If Mr Johnson had read the PLI before delivering his press conference he would have been reminded of the dire unintended consequences of not only the COVID-19 restrictions per se, but also of the egregious tactics deployed to ensure their implementation. These would include: the unprecedented social and educational isolation of our schoolchildren; the punishing assault on the mental health of the nation; how fear was strategically ‘weaponised’ to threaten the whole population; how big-tech censorship prevented a democratic debate; the disastrous repercussions for students in higher education; the tens of thousands of excess cancer deaths due to pandemic delays in diagnosis and treatment; and the economic devastation resulting from the scapegoating of the hospitality industry. 

If broad descriptions of these dire ramifications of his government’s lockdown restrictions did not prevent him from cancelling freedom day, perhaps specific anecdotes and statistics included in the PLI might have had more emotional impact: the deterioration of an elderly mum in a care home who, being reduced to seeing her daughter through a double-glazed door, was transformed from someone who was ‘tough as old boots’ to someone shedding uncontrollable tears while repeating, ‘I’m just too sad’; Great Ormond Street children’s hospital reporting a 14-fold increase in abusive head trauma during the first lockdown; the bodies of six young adults being retrieved from the River Humber in one four-week period; and a grandma who ended her life by jumping in front of a train because she was terrified about the possibility of passing on the virus to her loved ones. 

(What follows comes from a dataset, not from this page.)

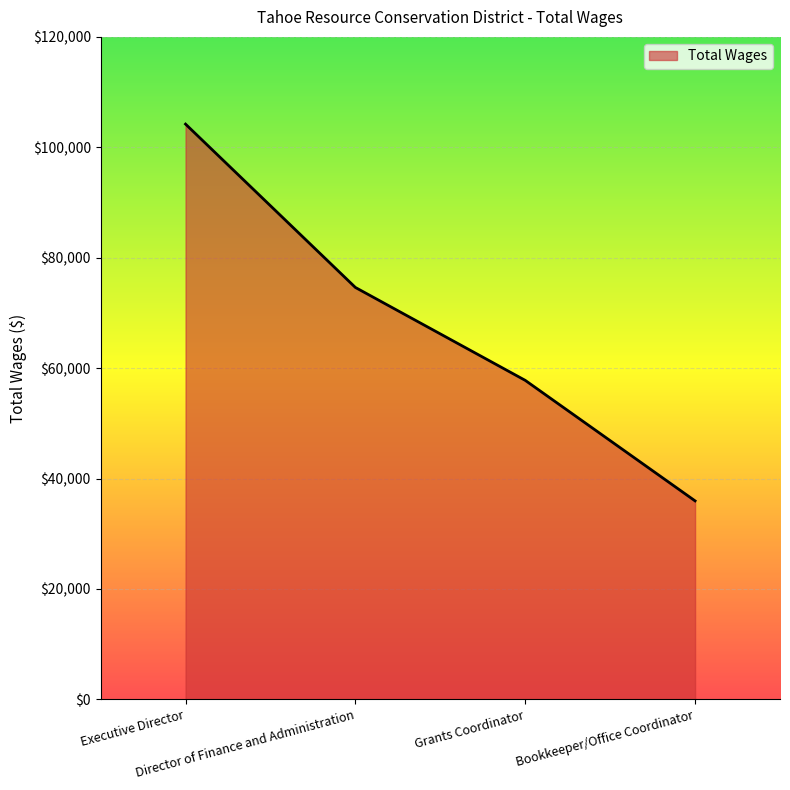

What is the difference between the maximum and second lowest values?

46420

The evidence that lockdowns do not reduce COVID-19 mortality, yet are associated with a range of negative consequences, is well established, but — regrettably — this science appears not yet to have had influence on government rhetoric and decision making. Perhaps the PLI, with its inclusion of first-hand reports of the pain and suffering of ordinary people, will be more difficult to ignore. Either way, HART believes that the pandemic policy of locking down the healthy should be deposited in the skeleton cupboard of most disastrous, never-to-be-repeated government decisions. We can but hope.